** PAGE EXCERPT **
** Begin **

2.3   Quicksort



Quicksort is popular because it is not difficult to implement, works well for a variety of different kinds of input data, and is substantially faster than any other sorting method in typical applications. It is in-place (uses only a small auxiliary stack), requires time proportional to N log N on the average to sort N items, and has an extremely short inner loop.

The basic algorithm.

Quicksort is a divide-and-conquer method for sorting. It works by partitioning an array into two parts, then sorting the parts independently.

Quicksort overview
The crux of the method is the partitioning process, which rearranges the array to make the following three conditions hold: We achieve a complete sort by partitioning, then recursively applying the method to the subarrays. It is a randomized algorithm, because it randomly shuffles the array before sorting it.

Partitioning.

** End **

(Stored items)
** Begin **

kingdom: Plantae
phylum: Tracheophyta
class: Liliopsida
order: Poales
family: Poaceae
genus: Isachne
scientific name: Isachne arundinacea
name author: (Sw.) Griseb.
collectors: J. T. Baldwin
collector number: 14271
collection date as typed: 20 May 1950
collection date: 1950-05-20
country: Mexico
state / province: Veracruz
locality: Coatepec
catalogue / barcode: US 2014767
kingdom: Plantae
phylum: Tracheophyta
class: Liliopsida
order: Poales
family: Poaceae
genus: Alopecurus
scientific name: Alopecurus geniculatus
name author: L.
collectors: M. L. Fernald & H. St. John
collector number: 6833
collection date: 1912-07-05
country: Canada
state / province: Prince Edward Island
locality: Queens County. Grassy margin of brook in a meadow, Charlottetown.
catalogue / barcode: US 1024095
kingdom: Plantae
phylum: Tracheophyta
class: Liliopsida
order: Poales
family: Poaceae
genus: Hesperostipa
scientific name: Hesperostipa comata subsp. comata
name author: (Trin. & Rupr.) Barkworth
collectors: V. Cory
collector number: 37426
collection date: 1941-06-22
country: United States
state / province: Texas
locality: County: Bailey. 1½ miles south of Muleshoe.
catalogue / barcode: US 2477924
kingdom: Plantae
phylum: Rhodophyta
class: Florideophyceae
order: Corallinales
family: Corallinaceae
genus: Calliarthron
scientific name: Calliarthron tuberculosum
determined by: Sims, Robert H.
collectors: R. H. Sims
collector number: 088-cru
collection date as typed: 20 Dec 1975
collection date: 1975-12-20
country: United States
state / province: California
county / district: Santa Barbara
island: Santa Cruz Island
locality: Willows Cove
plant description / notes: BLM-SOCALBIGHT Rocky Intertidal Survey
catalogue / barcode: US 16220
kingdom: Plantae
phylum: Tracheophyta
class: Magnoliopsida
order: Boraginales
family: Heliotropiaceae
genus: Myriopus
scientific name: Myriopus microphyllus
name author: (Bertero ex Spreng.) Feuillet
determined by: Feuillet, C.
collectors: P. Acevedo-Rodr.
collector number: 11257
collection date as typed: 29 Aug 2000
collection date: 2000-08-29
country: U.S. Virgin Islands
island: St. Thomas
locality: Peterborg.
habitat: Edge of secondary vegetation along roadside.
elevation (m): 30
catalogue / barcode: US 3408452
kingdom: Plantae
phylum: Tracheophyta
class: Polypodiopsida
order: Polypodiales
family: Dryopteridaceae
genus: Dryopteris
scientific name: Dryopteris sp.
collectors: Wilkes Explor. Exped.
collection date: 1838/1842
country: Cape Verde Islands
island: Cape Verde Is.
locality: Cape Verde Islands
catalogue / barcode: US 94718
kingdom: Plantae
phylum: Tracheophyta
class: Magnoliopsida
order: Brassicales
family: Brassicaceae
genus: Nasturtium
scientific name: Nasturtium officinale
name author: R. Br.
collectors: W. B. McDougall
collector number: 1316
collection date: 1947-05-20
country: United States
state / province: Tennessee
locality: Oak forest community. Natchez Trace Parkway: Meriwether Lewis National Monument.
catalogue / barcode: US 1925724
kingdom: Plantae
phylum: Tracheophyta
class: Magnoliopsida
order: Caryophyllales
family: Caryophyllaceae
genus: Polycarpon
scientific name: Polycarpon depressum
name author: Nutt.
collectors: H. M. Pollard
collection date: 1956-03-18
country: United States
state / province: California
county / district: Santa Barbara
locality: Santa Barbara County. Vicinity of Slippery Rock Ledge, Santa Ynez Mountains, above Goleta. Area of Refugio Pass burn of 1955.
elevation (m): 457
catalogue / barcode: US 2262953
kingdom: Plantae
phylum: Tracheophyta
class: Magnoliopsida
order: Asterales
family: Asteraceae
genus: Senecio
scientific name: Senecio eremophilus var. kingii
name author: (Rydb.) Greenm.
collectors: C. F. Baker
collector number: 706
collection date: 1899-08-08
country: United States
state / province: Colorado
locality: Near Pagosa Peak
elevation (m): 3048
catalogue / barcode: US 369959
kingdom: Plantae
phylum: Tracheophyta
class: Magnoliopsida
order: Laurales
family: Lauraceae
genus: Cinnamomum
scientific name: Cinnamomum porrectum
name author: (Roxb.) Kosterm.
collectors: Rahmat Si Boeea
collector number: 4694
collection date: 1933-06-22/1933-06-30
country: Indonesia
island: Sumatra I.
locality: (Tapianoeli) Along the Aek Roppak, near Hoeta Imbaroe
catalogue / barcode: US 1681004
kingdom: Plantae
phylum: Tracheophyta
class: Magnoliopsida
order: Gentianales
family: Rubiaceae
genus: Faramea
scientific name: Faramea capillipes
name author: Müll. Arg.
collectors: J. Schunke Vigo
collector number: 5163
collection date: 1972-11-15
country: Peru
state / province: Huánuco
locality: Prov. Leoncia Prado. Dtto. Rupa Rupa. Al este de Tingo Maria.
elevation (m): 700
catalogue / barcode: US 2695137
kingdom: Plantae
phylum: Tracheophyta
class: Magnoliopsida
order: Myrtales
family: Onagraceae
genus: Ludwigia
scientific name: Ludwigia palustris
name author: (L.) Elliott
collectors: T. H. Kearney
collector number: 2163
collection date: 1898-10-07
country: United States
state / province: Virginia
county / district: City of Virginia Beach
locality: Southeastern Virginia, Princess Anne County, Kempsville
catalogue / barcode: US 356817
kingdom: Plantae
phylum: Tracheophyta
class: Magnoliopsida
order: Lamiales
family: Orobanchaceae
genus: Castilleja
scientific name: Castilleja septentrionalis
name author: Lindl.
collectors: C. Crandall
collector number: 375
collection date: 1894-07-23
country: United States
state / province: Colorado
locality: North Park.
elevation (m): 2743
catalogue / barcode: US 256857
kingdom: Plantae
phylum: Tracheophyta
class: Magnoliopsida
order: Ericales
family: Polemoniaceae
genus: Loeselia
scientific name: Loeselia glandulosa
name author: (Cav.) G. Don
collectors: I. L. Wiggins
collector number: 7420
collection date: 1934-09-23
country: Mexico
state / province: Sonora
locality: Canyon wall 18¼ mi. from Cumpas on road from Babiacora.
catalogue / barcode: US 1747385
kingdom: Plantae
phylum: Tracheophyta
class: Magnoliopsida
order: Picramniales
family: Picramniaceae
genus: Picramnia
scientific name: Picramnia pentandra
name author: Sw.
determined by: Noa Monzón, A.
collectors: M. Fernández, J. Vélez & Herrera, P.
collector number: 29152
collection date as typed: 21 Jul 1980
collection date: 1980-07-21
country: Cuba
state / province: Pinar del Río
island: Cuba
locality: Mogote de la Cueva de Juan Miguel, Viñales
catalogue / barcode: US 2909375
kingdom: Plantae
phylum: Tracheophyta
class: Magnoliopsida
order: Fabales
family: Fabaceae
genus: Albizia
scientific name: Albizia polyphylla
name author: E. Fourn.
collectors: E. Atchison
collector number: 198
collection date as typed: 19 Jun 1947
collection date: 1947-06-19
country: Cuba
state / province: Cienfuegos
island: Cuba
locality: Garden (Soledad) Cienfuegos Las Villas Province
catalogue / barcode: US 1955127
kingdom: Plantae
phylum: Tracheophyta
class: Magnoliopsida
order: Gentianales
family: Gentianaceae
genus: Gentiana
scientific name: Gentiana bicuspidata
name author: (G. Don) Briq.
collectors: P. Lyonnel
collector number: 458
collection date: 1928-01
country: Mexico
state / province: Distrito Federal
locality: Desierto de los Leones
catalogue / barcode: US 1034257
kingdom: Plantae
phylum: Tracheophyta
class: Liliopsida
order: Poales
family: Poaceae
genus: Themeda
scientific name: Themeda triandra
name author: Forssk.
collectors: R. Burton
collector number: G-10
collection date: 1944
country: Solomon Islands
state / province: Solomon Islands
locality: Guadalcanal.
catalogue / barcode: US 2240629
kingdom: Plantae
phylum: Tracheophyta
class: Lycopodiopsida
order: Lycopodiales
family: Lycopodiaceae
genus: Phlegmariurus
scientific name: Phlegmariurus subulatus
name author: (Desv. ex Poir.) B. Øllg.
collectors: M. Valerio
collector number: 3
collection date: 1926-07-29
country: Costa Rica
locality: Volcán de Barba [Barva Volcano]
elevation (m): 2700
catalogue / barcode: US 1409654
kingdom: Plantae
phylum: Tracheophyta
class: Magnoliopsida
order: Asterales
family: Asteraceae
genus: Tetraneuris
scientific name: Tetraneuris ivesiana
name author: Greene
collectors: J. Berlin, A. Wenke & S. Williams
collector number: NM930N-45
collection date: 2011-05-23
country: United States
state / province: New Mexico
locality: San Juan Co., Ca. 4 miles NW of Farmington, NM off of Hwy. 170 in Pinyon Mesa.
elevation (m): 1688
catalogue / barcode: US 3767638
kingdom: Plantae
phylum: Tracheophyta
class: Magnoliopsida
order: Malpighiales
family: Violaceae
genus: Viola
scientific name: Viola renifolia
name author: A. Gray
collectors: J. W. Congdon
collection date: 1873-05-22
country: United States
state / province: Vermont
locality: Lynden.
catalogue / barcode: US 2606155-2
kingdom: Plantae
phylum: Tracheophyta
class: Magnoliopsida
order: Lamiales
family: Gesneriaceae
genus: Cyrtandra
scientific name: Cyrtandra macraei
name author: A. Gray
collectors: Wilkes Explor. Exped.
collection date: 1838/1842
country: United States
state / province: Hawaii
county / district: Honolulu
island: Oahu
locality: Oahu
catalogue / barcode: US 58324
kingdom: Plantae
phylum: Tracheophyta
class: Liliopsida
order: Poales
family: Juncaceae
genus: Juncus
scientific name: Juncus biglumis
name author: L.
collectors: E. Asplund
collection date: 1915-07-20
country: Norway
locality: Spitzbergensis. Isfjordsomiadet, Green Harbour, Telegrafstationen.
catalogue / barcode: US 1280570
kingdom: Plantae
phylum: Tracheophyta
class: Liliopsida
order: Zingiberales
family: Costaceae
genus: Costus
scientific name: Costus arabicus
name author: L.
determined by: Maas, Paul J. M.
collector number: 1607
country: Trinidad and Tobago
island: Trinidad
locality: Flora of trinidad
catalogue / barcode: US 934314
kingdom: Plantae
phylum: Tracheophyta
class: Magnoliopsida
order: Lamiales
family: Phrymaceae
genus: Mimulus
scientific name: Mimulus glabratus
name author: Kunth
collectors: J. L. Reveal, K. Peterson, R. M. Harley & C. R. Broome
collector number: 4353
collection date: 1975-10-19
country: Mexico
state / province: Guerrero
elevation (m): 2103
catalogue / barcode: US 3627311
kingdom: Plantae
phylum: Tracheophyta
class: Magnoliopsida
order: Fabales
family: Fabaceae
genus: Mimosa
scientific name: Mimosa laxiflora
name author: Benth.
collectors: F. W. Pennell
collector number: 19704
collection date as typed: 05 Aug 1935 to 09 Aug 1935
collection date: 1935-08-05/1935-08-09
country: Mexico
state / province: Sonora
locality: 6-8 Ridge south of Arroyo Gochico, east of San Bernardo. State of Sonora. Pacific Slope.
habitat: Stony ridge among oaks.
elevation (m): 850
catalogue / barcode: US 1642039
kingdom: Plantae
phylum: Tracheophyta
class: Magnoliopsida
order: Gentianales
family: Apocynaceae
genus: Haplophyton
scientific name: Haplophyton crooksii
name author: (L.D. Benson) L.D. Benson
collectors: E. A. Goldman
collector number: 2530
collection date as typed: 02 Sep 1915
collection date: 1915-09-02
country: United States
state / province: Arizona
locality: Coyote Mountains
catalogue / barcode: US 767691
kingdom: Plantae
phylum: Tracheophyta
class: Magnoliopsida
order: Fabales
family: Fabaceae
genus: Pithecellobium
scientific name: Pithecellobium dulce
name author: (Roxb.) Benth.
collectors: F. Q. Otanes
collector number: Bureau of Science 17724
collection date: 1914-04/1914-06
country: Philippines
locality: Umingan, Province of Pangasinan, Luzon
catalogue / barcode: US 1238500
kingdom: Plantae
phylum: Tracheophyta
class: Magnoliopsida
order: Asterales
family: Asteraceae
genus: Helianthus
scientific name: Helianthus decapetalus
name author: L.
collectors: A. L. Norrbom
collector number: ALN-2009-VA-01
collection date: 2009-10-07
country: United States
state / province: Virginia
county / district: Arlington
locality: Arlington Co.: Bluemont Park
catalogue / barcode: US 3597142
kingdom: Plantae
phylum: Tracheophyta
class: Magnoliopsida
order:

** End **

** LIST OF TASKS **
1. Copy out the quicksort passage from "Quicksort is a" to "Partitioning.", word for word.
2. In the quicksort passage, what makes quicksort a randomized algorithm?

** RESULTS OF THE EXERCISE **
1.
Quicksort is a divide-and-conquer method for sorting. It works by partitioning an array into two parts, then sorting the parts independently.

Quicksort overview
The crux of the method is the partitioning process, which rearranges the array to make the following three conditions hold: We achieve a complete sort by partitioning, then recursively applying the method to the subarrays. It is a randomized algorithm, because it randomly shuffles the array before sorting it.

Partitioning.

2. Quicksort is a randomized algorithm because it randomly shuffles the array before sorting it.